The strongest rental strategy for most Paphos buyers combines both approaches: short term lets from May through October, a block of personal use in shoulder season, and a long term winter let from November through March.
Who This Market Suits, and Mistakes to Avoid
We see the same errors repeated across dozens of transactions each year, and most stem from the same root cause: buying based on emotion rather than research.
Using the developer’s recommended lawyer removes your independent safeguard. The developer offers their legal team “to simplify things,” but the simplification benefits the developer, not you. Engage your own advocate. Skipping the title deed check, underestimating total costs (which can add 8% to 15% to the headline price), and choosing a location based solely on a summer visit all rank among the most costly and most preventable mistakes.

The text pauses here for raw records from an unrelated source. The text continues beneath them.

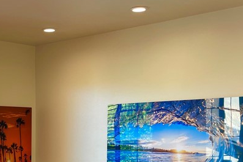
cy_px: 186
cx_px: 32
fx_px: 452
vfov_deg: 19.3
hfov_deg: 29.0
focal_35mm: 67
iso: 50
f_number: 1.6
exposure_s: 1/120
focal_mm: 5.1
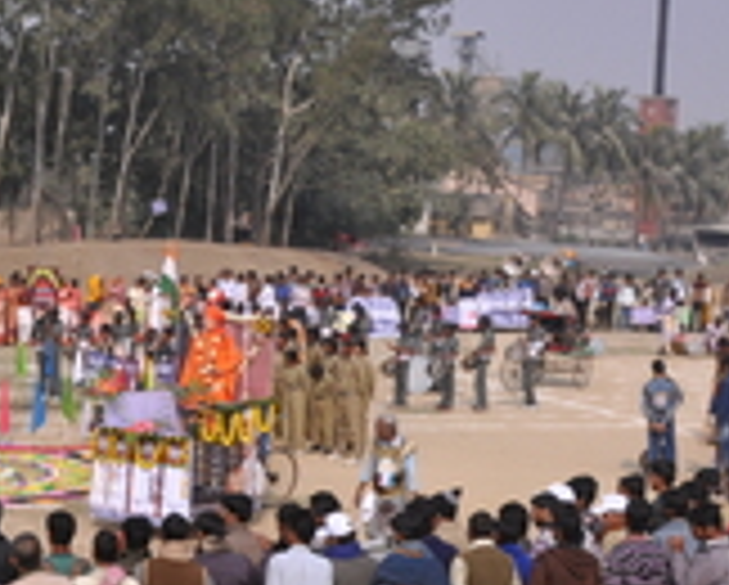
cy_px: 405
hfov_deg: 23.3
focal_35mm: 78
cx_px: -9
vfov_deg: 19.6
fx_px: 1685
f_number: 14
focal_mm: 18
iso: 200
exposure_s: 1/125
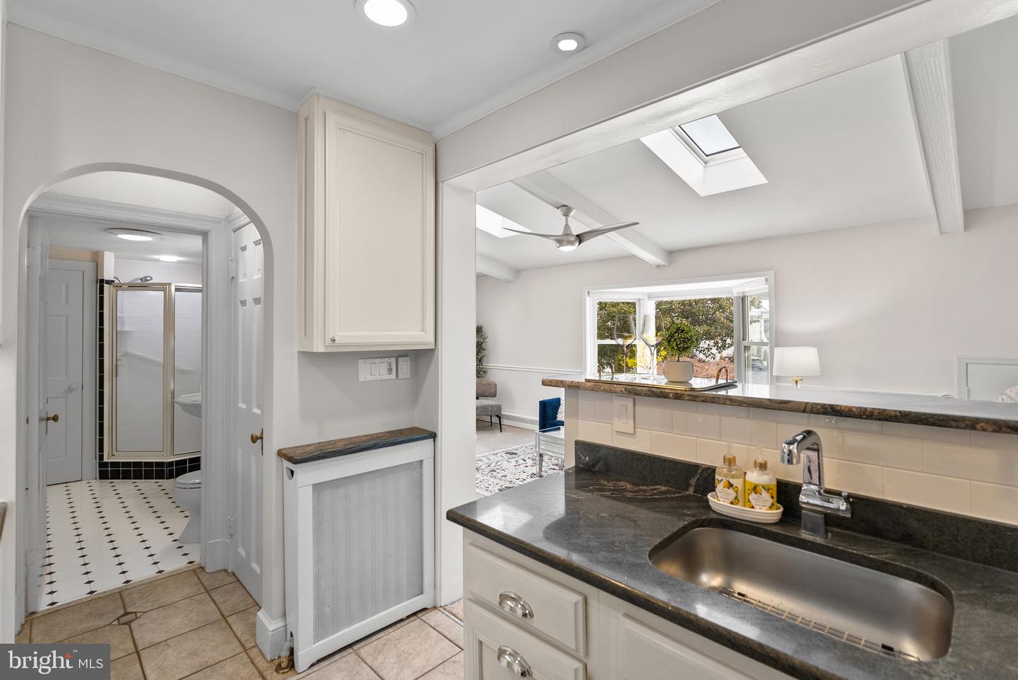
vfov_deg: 72.1
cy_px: 340
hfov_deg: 95.0
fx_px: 467
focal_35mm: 16
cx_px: 509
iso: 500
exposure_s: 1/25
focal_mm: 16.5
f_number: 5
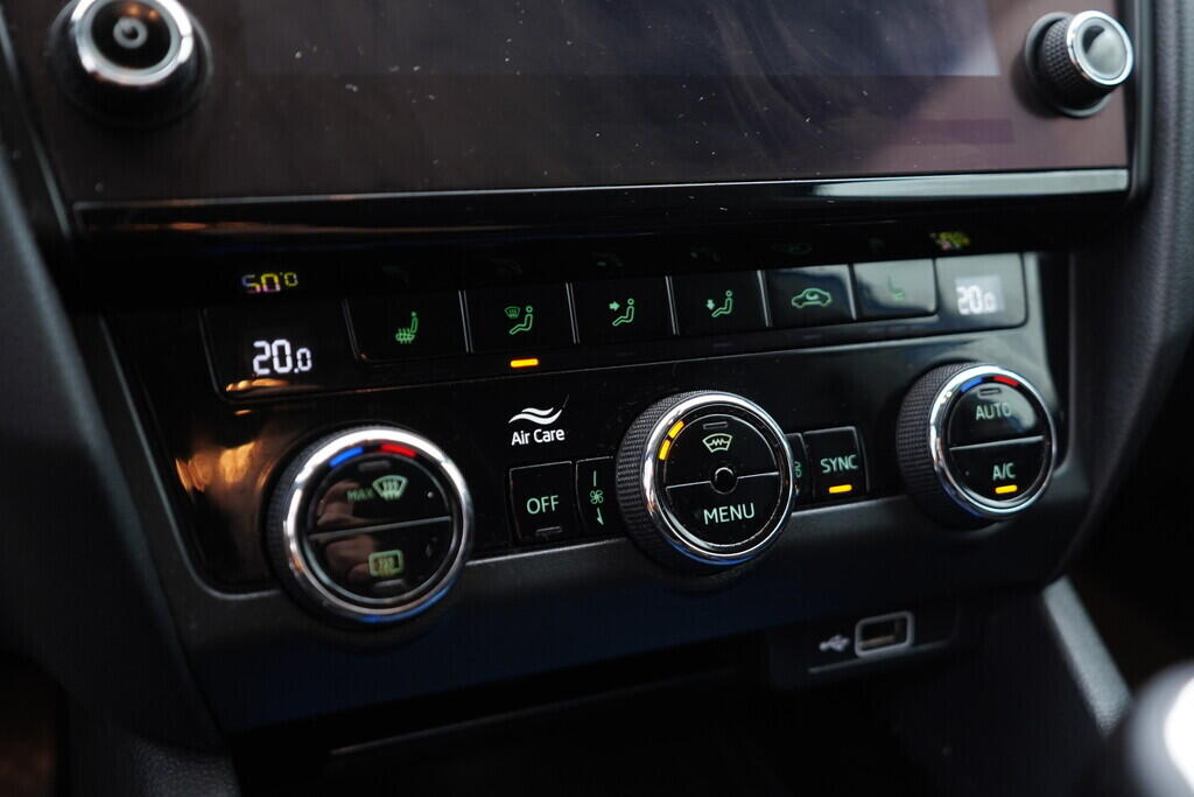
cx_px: 597
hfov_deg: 53.1
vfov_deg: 36.9
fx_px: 1194
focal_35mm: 36
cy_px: 398
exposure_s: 1/40
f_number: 2.8
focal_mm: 24
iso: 400
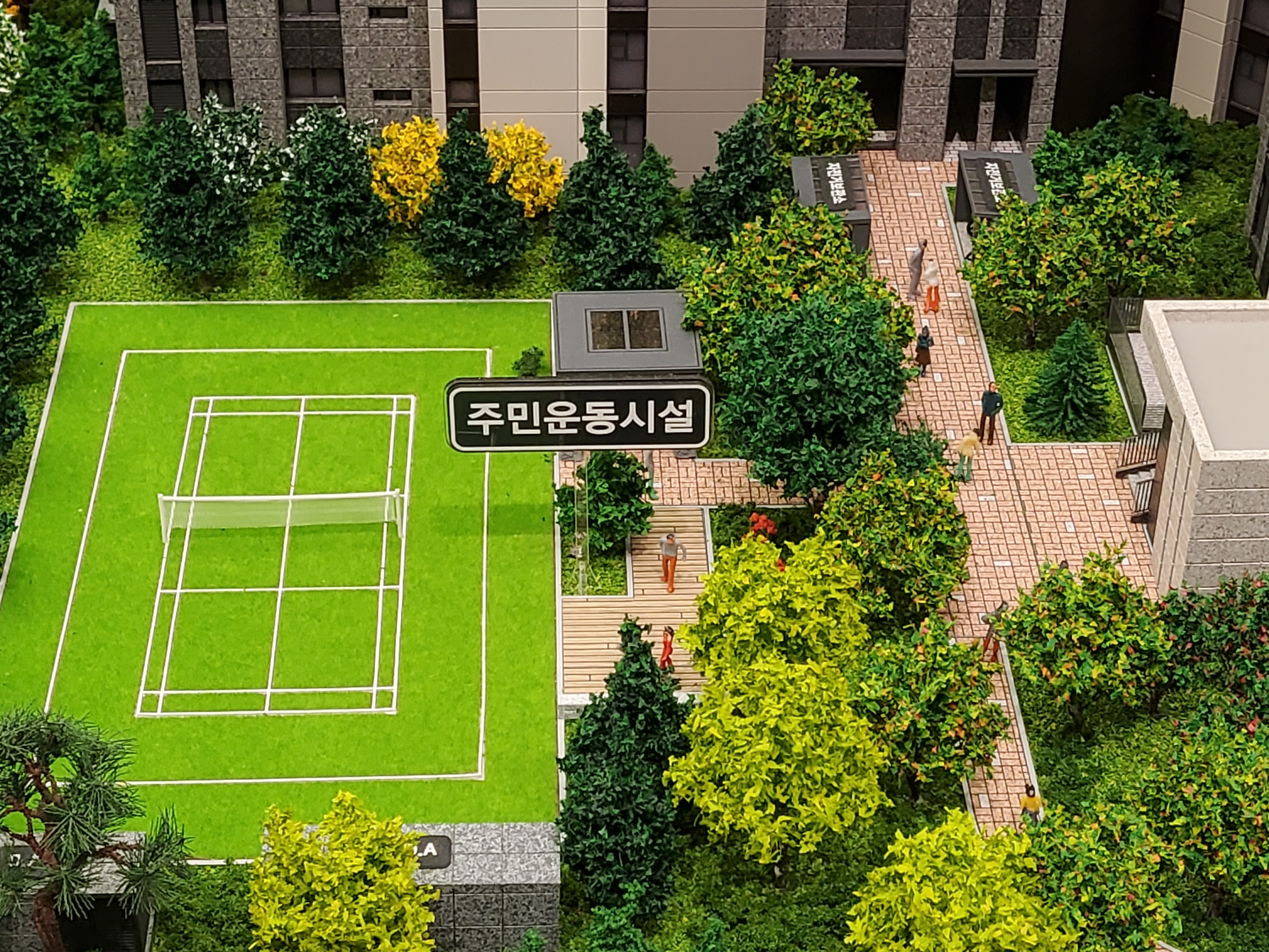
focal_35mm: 26
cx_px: 634
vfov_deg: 53.1
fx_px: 953
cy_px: 476
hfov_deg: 67.3
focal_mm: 4.25
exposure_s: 1/120
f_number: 1.8
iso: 64
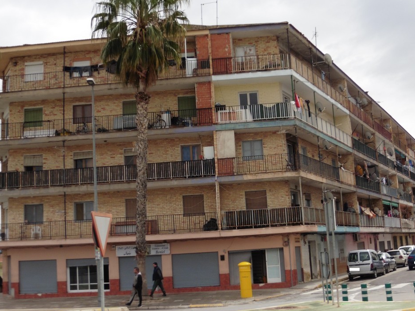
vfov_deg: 26.1
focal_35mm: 56
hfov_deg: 34.3
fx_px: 671
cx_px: 224
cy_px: 142
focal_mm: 7.4
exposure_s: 1/1250
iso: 100
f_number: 3.9
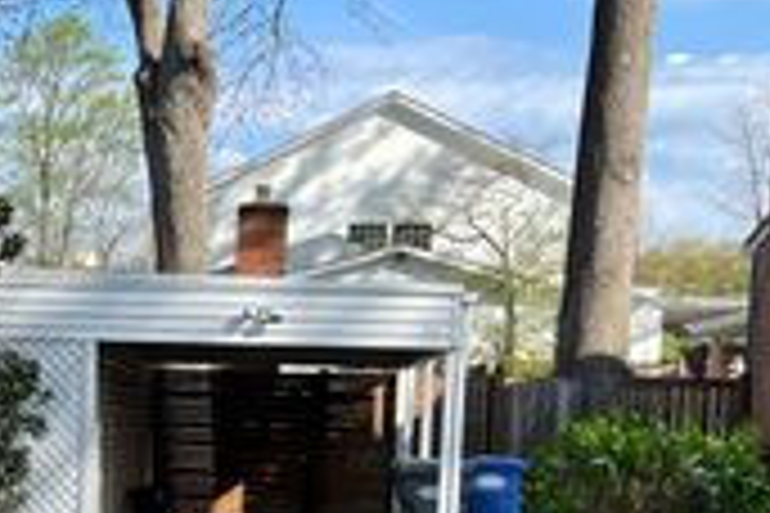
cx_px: -117
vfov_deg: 16.9
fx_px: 1690
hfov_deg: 23.7
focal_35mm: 79
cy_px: 520
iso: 50
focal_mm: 5.1
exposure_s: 1/1647
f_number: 1.6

A buyer who fell in love with a hillside villa in July should return in January, when the nearest supermarket requires a 25 minute drive along unlit roads and the social infrastructure thins considerably. The property that performs beautifully as a holiday memory does not always perform well as a year round investment.
Paphos works for a specific kind of buyer, and being honest about who it doesn’t suit matters just as much as promoting its strengths. Buyers seeking nightlife, high rise urban energy, or a property to flip within 18 months will find Limassol a better fit. Paphos also isn’t ideal if you need year round direct flights from a single non hub airport; while connectivity has improved dramatically, winter route reductions still affect some departure cities.
Where Paphos excels is the mid range, lifestyle driven purchase. A retired couple from the UK spending €250,000 on a two bedroom apartment in Chlorakas with a managed rental arrangement will likely see 4% to 6% net yields while retaining six weeks of personal use per year. A German remote worker buying a renovated town centre flat for €180,000 gets EU residency rights, a cost of living roughly a third below Munich, and an asset in an appreciating market. Families relocating for international schooling find a functioning community rather than a resort.
The practical next steps are straightforward. Visit Paphos for a week, staying in your target area rather than a resort. Meet a local lawyer and at least two independent estate agents. Review the full Cyprus property buying guide to understand the national context. Run the numbers honestly, including every cost outlined above.
Paphos airport added 14 new routes in 2025, with six more confirmed for summer 2026. Demand from relocating professionals continues to grow at roughly 12% year on year. Structural undersupply of quality housing in the district, particularly in the town centre and the Aphrodite Hills corridor, shows no sign of easing before 2028 at the earliest. Those three data points, taken together, explain why we consider current pricing a window rather than a floor.